> **Written problem**: Copy out every one of the lines below word for word, omitting the pictures.

# Start of Material for the task

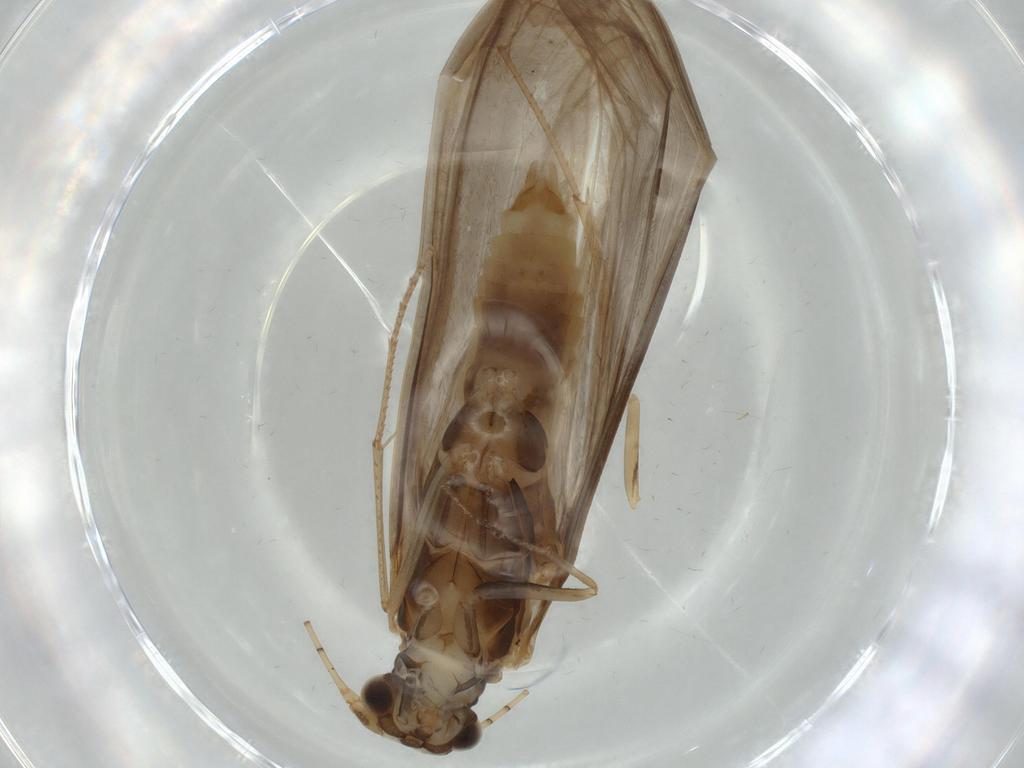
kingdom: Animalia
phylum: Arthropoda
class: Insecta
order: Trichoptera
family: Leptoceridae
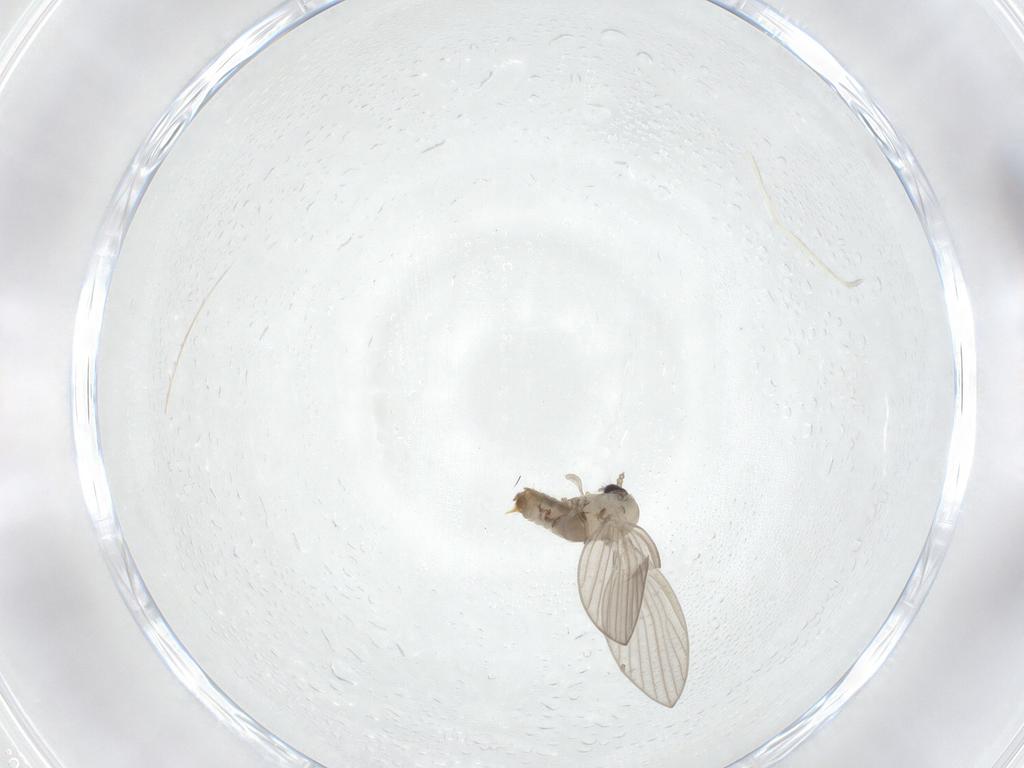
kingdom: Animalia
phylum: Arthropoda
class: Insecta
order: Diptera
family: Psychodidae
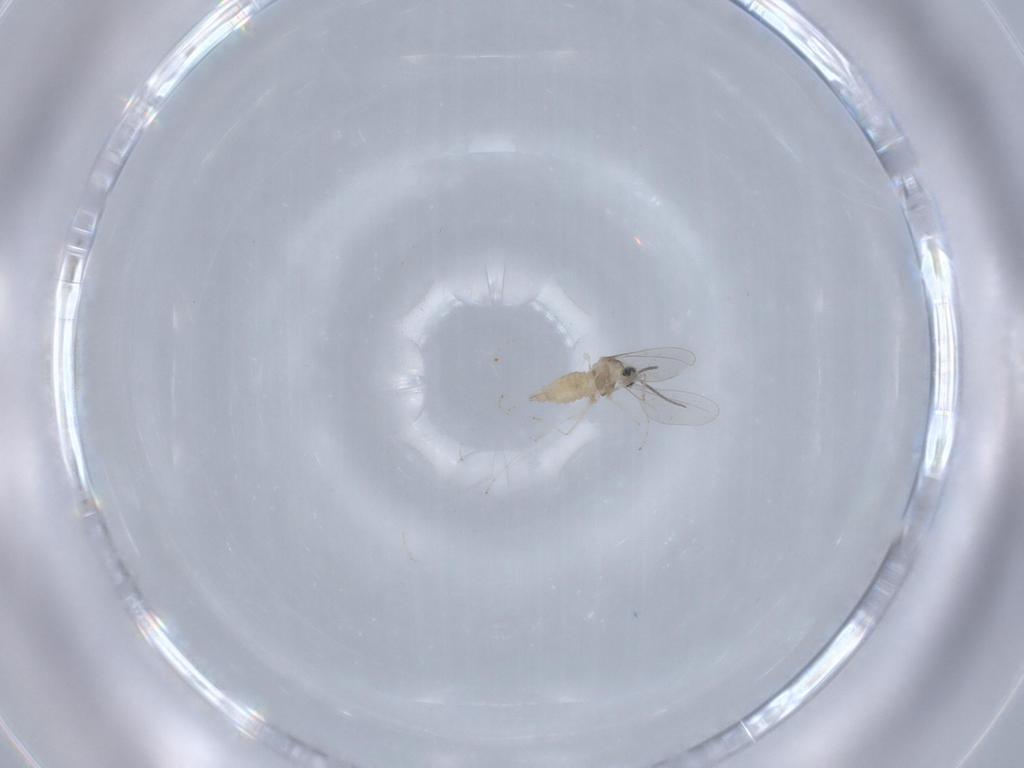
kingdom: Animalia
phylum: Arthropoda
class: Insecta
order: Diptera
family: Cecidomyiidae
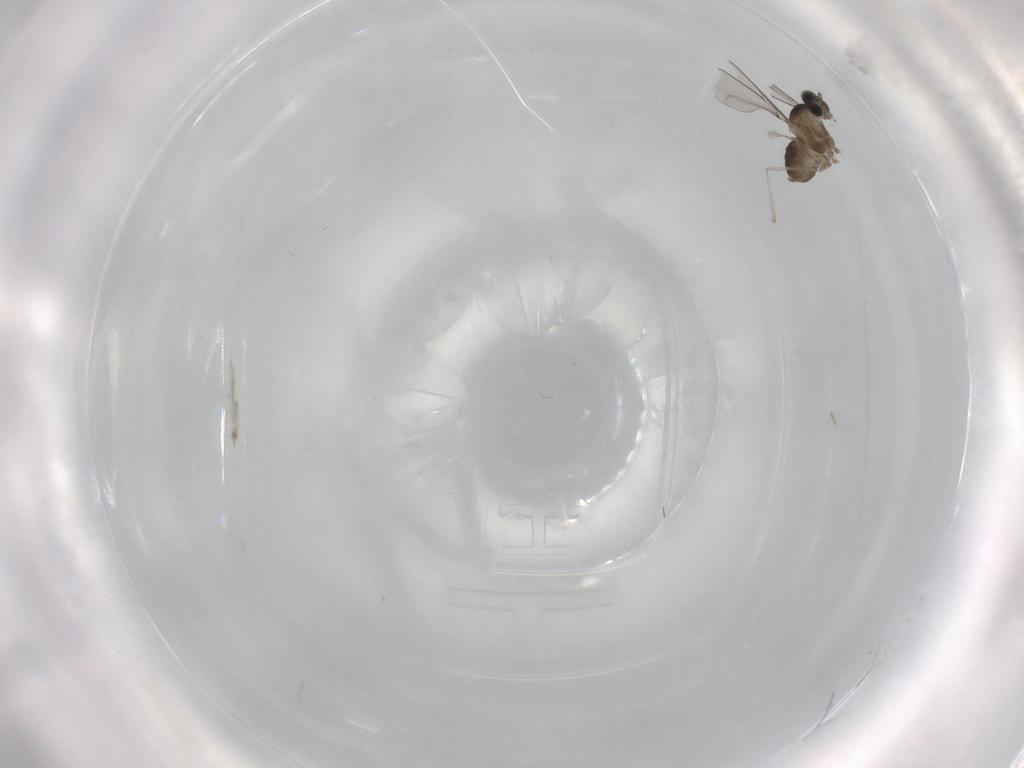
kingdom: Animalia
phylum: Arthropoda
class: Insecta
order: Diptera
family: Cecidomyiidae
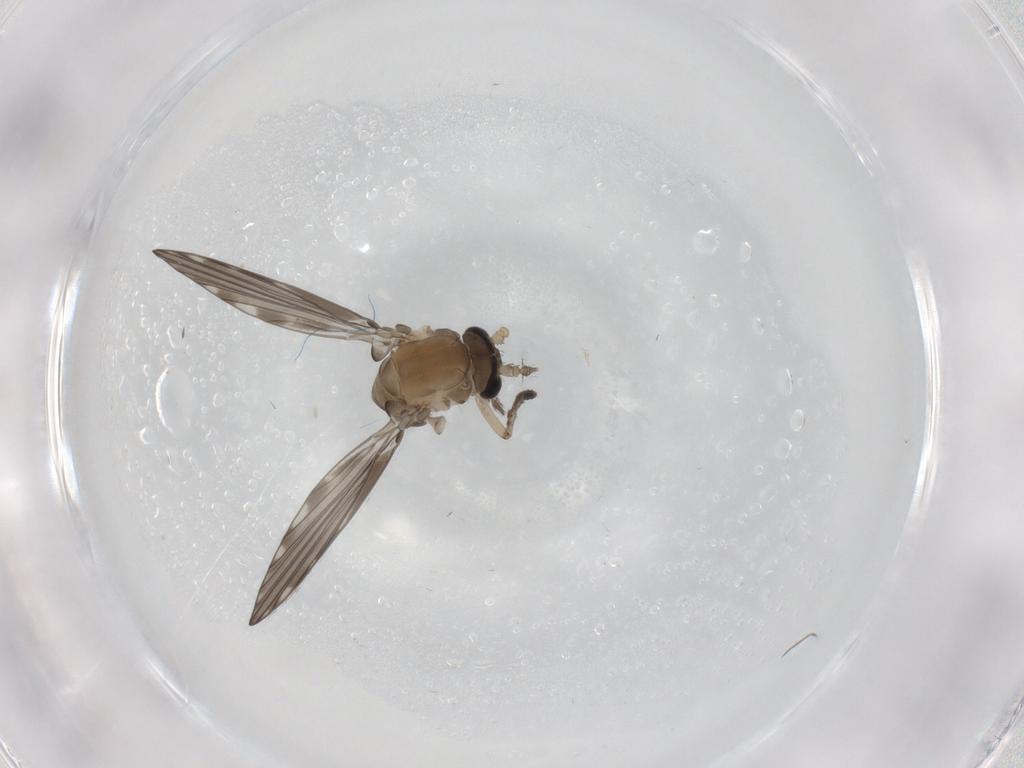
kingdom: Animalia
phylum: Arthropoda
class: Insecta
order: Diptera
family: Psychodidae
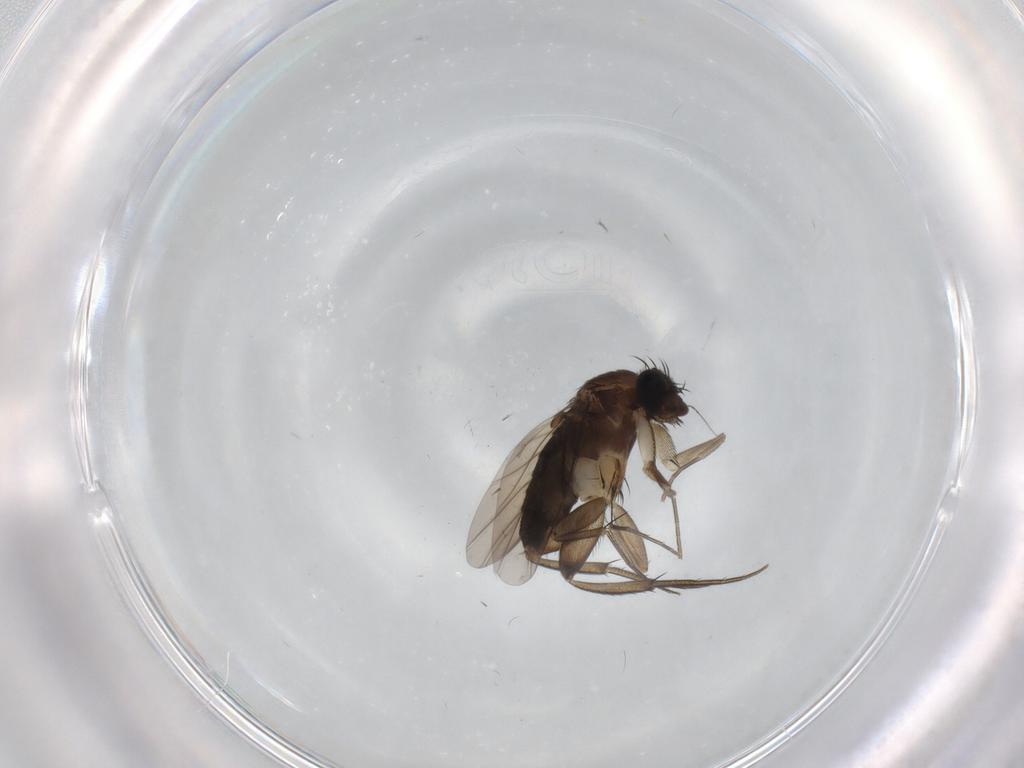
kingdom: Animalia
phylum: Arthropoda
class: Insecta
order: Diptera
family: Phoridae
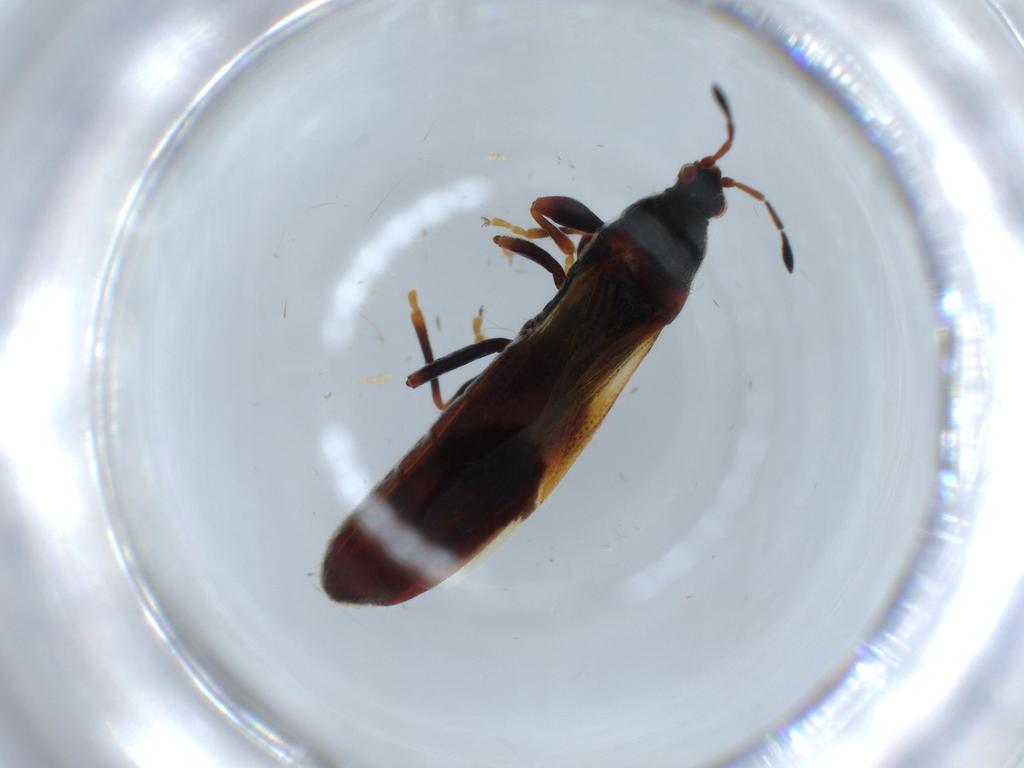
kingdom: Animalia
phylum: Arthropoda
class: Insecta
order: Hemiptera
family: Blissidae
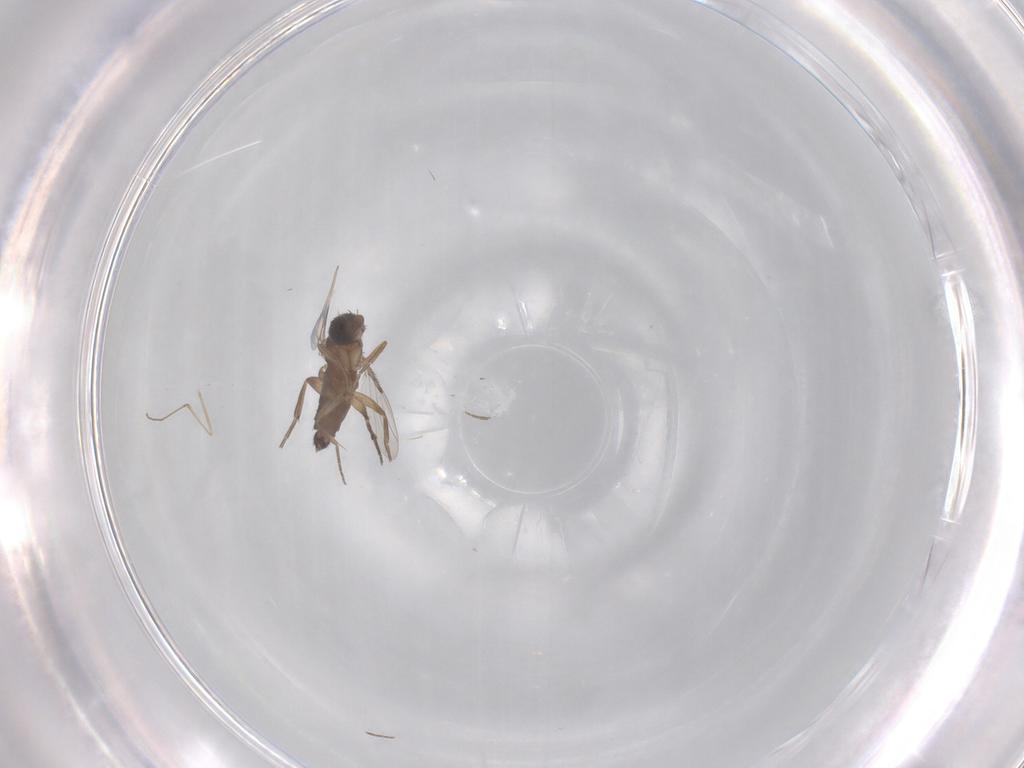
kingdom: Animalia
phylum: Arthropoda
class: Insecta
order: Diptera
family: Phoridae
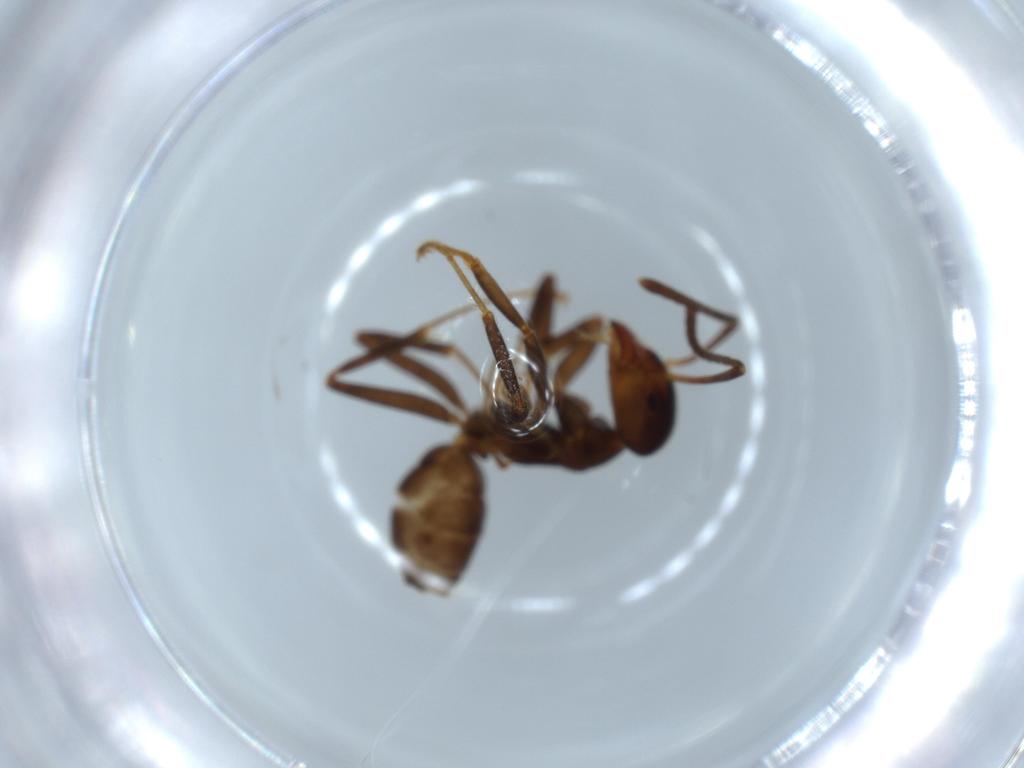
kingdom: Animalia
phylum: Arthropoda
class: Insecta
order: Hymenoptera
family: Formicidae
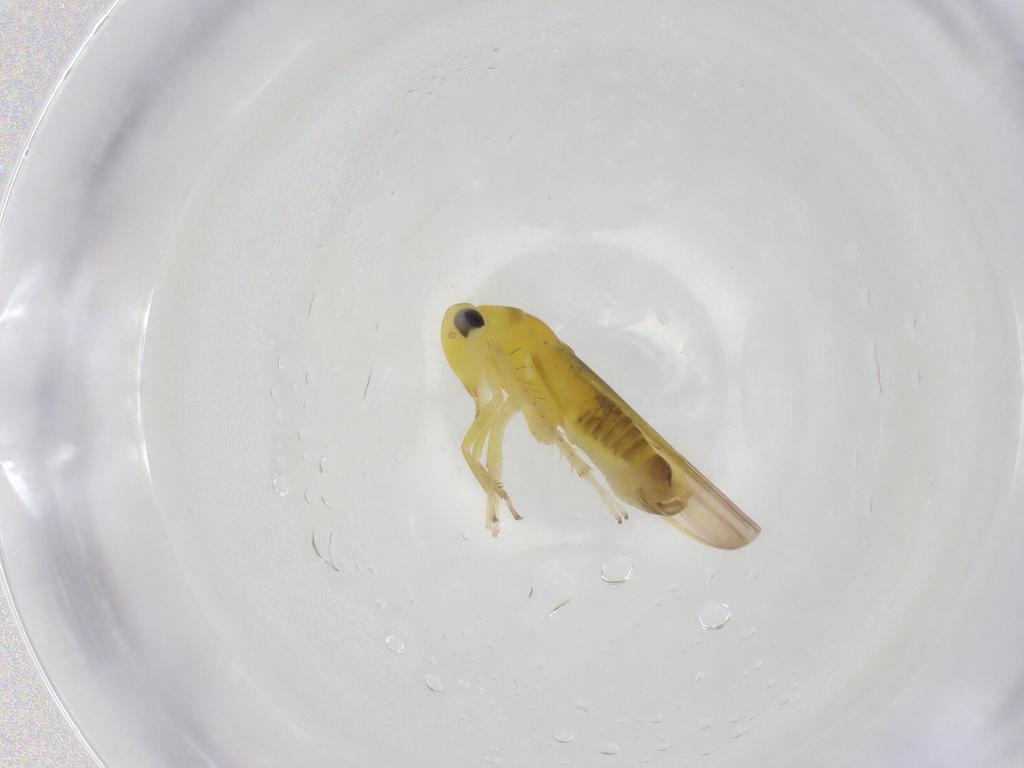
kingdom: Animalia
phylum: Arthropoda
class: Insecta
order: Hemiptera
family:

# End of Material for the task

> **Task answer**:
kingdom: Animalia
phylum: Arthropoda
class: Insecta
order: Trichoptera
family: Leptoceridae
kingdom: Animalia
phylum: Arthropoda
class: Insecta
order: Diptera
family: Psychodidae
kingdom: Animalia
phylum: Arthropoda
class: Insecta
order: Diptera
family: Cecidomyiidae
kingdom: Animalia
phylum: Arthropoda
class: Insecta
order: Diptera
family: Cecidomyiidae
kingdom: Animalia
phylum: Arthropoda
class: Insecta
order: Diptera
family: Psychodidae
kingdom: Animalia
phylum: Arthropoda
class: Insecta
order: Diptera
family: Phoridae
kingdom: Animalia
phylum: Arthropoda
class: Insecta
order: Hemiptera
family: Blissidae
kingdom: Animalia
phylum: Arthropoda
class: Insecta
order: Diptera
family: Phoridae
kingdom: Animalia
phylum: Arthropoda
class: Insecta
order: Hymenoptera
family: Formicidae
kingdom: Animalia
phylum: Arthropoda
class: Insecta
order: Hemiptera
family:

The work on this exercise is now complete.